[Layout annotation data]
- - -

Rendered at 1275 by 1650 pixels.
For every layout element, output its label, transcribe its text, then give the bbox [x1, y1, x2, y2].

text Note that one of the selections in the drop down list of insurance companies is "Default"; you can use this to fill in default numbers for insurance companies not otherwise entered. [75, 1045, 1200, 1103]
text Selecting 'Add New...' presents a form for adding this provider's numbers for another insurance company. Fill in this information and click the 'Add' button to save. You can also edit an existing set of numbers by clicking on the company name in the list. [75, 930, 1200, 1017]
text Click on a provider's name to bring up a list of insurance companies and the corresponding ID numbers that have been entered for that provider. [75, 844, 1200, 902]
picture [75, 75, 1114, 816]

- - -

▶ [Problem statement]: Turn every line of the material into a JSON list of strings, one string per line, and leave out the blank lines.

▶ [In response]:
[
  "Rendered at 1275 by 1650 pixels.",
  "For every layout element, output its label, transcribe its text, then give the bbox [x1, y1, x2, y2].",
  "text Note that one of the selections in the drop down list of insurance companies is \"Default\"; you can use this to fill in default numbers for insurance companies not otherwise entered. [75, 1045, 1200, 1103]",
  "text Selecting 'Add New...' presents a form for adding this provider's numbers for another insurance company. Fill in this information and click the 'Add' button to save. You can also edit an existing set of numbers by clicking on the company name in the list. [75, 930, 1200, 1017]",
  "text Click on a provider's name to bring up a list of insurance companies and the corresponding ID numbers that have been entered for that provider. [75, 844, 1200, 902]",
  "picture [75, 75, 1114, 816]"
]